SELECTED EXCERPT:
______________________________
The Top Line On Polls:
Are poll results really that reliable? There are plenty
of flaws in the system
by Mitch Frank
Monday, Oct. 25, 2004
As the presidential race heads for its final days, the polls are being watched more closely than ever. They continue to diverge widely, showing everything from a 3% Kerry lead to an 8% advantage for Bush. How accurate can they be? Notebook asks some common questions.
Are pollsters sampling the whole country?
Pollsters usually interview about 1,000 registered voters
and, thanks to the magic of statistical math, 95% of the time those 1,000
accurately reflect the opinions of the entire country, give or take a margin
of error of plus or minus 3%. But some people are not reached. Polls are
conducted by phone, which leaves out about 8% of adult Americans, including
those in institutions (prisons, hospitals, military bases), some low-income
people and the approximately 4% of adults who have only cell phones. Then
there are the people who hang up on pollsters, which is happening more
often in the age of telemarketers. Most pollsters make 5 to 10 attempts
to reach a voter at varying times of day, and usually about half the people
they contact answer their questions.
How do pollsters compensate for such omissions?
______________________________
REQUIRED ACTION A:
Reproduce the passage of the polling article starting with "Are pollsters sampling" and going on through "answer their questions.".
REQUIRED ACTION B:
Carry on the article about poll reliability from the point where it stops.
______________________________
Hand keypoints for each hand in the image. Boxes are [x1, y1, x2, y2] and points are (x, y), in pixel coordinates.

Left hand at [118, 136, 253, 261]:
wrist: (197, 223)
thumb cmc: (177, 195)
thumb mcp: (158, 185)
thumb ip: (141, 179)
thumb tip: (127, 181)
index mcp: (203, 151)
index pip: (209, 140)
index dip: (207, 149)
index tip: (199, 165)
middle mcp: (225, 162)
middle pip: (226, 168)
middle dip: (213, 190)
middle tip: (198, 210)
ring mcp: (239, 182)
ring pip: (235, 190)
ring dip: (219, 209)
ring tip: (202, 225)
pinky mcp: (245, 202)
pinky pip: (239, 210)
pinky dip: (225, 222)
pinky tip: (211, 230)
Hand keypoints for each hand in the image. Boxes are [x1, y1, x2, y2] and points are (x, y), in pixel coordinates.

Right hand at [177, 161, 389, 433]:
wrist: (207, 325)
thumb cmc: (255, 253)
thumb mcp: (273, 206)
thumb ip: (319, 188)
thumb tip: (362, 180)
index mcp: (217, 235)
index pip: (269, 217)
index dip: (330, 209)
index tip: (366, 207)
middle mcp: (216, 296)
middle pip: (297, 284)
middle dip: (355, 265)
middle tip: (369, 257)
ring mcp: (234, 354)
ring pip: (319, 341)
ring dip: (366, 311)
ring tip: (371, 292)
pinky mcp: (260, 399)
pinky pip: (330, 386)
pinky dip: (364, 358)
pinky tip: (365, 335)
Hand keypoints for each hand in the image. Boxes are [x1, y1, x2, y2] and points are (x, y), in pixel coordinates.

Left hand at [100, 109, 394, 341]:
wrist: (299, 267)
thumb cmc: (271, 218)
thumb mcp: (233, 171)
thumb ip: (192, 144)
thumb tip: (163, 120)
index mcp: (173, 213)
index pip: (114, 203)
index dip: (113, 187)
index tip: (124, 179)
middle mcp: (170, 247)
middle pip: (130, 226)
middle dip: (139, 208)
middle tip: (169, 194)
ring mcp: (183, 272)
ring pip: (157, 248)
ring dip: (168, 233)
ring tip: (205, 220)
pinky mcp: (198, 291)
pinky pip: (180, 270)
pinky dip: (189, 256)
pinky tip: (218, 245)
______________________________
ANSWER AREA A:
Are pollsters sampling the whole country?
Pollsters usually interview about 1,000 registered voters
and, thanks to the magic of statistical math, 95% of the time those 1,000
accurately reflect the opinions of the entire country, give or take a margin
of error of plus or minus 3%. But some people are not reached. Polls are
conducted by phone, which leaves out about 8% of adult Americans, including
those in institutions (prisons, hospitals, military bases), some low-income
people and the approximately 4% of adults who have only cell phones. Then
there are the people who hang up on pollsters, which is happening more
often in the age of telemarketers. Most pollsters make 5 to 10 attempts
to reach a voter at varying times of day, and usually about half the people
they contact answer their questions.

ANSWER AREA B:
Once they've finished interviewing, pollsters weight
the data. For example, 80% of adults are high school graduates, according
to the last census, so if only 60% of the respondents are high school grads,
the pollster gives their answers more weight, making them count as 80%
of the sample. Most election polls — including TIME's — weight for age,
sex, race, education and region of the country. A few pollsters, like Zogby,
also weight for party identification, to make sure there's a representative
number of Democrats, Republicans and independents in the sample. More traditional
pollsters, including TIME's, believe that party ID is not a stable factor
but varies according to which candidate the voter is supporting and how
well the candidates are doing.
How do pollsters decide who is a "likely voter"?
This is tricky. Pollsters assign each surveyed voter
a score based on the answers to multiple questions (such as "Did you vote
in the last election?") that indicate the likelihood that he or she will
vote. The highest-scoring voters are deemed "likely." How high a score
produces a "likely"? It depends. Pollsters first estimate what the turnout
will be on Election Day and then designate the same percentage of their
respondents — again, based on highest scores — as "likely." Assumptions
of who will vote thus have an enormous impact on poll results (especially
because minority and low-income voters, who tend to vote less consistently,
usually get lower scores). Predictions could be thrown off by big get-out-the-vote
efforts as well as unforeseen events in the final days of the campaign.